In addition to a degree, millions of Americans leave college with an overwhelming amount of student debt. The current average amount of this debt is over $29,000.
When combined with mortgage and car payments, student loans can stretch monthly income to its breaking point, and when an unexpected expense comes along, families may find themselves unable to keep up.
Undue hardship
A common misconception is that bankruptcy will not eliminate student loan debt. That’s not true, but the process is more complicated.
To discharge student loan debt through bankruptcy, the borrower must demonstrate “undue hardship.” The Brunner test is the most commonly used standard. The individual must be able to prove the following three elements:
1. Poverty: The debtor cannot maintain a minimal standard of living for themselves and their dependents if forced to repay the loans.
2. Persistence: The financial situation will likely persist for a significant portion of the repayment period.
3. Good Faith: The debtor has made a good faith effort to repay the loans.

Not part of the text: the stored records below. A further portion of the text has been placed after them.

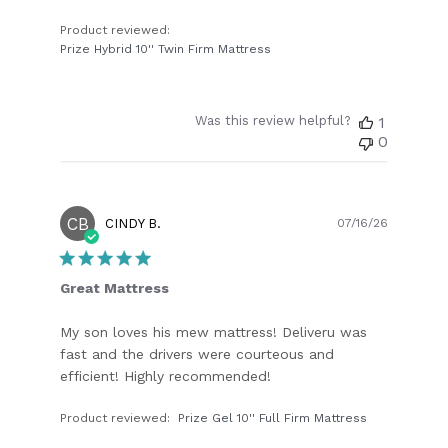
Product reviewed:
Prize Hybrid 10'' Twin Firm Mattress
Was this review helpful?
1
0
CB
Publish
CINDY B.
07/16/26
date
Great Mattress
My son loves his mew mattress! Deliveru was
fast and the drivers were courteous and
efficient! Highly recommended!
Product reviewed:
Prize Gel 10'' Full Firm Mattress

The court has set a high bar for proving hardship, making it daunting for anyone trying to discharge student debt. It often requires substantial documentation and expert testimony.
However, there have been some cases where student loans were successfully discharged. Issues such as persistent health issues, limited job prospects and inability to secure steady employment met the undue hardship standard.
To prove undue hardship, it’s crucial to keep detailed records of income, expenses, medical conditions and efforts made to repay the loans. It’s also important to discuss your situation with someone who can assess the likelihood of success of having your student loans discharged and provide valuable guidance on your best options.